In the online December 1st issue of Cell Cycle, Michael P. Lisanti, professor and chair of Stem Cell Biology and Regenerative Medicine at Thomas Jefferson University, and colleagues reported the first evidence that breast cancer cells perform enhanced mitochondrial oxidative phyosphyorylation (OXPHOS) to produce high amounts of energy. This could be extremely advantageous in the development of new cancer protocols because the treatments for breast cancer may change due to the discovery of the specific energy source used in the reproduction of cancer cells.
Over the past 85 years, it has been debated whether the energy cancer cells require to grow comes from mitochondria or whether it comes exclusively from glycolysis (known as the 'Warburg Effect'.) However, the researchers at the Kimmel Cancer Center at Jefferson have shown that glycolysis (a relatively inefficient method of producing energy) takes place in the surrounding stromal cells, rather then in epithelial cancer cells.

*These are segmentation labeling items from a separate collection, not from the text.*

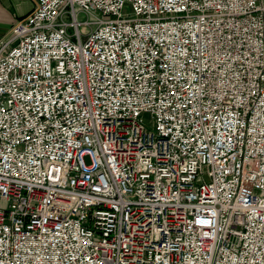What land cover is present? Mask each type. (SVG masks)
Returning a JSON list of instances; mask_svg holds the SVG:
<instances>
[{"label":"built area","instance_id":"1","mask_svg":"<svg viewBox=\"0 0 264 264\" xmlns=\"http://www.w3.org/2000/svg\"><path fill=\"white\" fill-rule=\"evenodd\" d=\"M0 37V264H264V0H33Z\"/></svg>","mask_w":264,"mask_h":264},{"label":"crops","instance_id":"2","mask_svg":"<svg viewBox=\"0 0 264 264\" xmlns=\"http://www.w3.org/2000/svg\"><path fill=\"white\" fill-rule=\"evenodd\" d=\"M33 7V0H0V37L7 33L17 20L28 15Z\"/></svg>","mask_w":264,"mask_h":264}]
</instances>
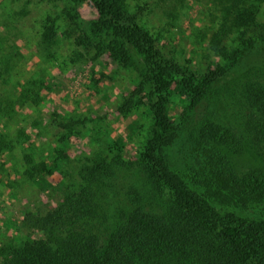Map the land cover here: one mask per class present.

The researchers, including co-author and collaborator Federica Sotgia, assistant professor in the Department of Cancer Biology, looked at mitochondrial function using COX activity staining in human breast cancer samples to study mitochondria’s role directly. Researchers found that human breast cancer epithelial cells showed high levels of mitochondrial activity. The stromal tissues showed little or no mitochondrial oxidative capacity. These findings were backed up using a computer-based informatics approach with gene profiles from over 2,000 breast cancer samples.
In a normal cell, mitochondria give the cell the power it needs to function and divide. However, this study demonstrated that in a cancer cell, mitochondria provide five times as much energy, fueling growth and metastasis of the cancer cells.
Dr. Lisanti said to Cell Cycle:
“Metabolically, the drug Metformin prevents cancer cells from using their mitochondria, induces glycolysis and lactate production, and shifts cancer cells toward the conventional ‘Warburg Effect’. This effectively starves the cancer cells to death.”
Mitochondrial activity could now be used to distinguish cancer cells from normal cells, and establish negative margins during cancer surgery.
Mariel is currently a sophomore at Columbia Grammar and Preparatory School in New York City. She loves learning about science and particularly enjoys genetics, cancer research, radiology, and forensics.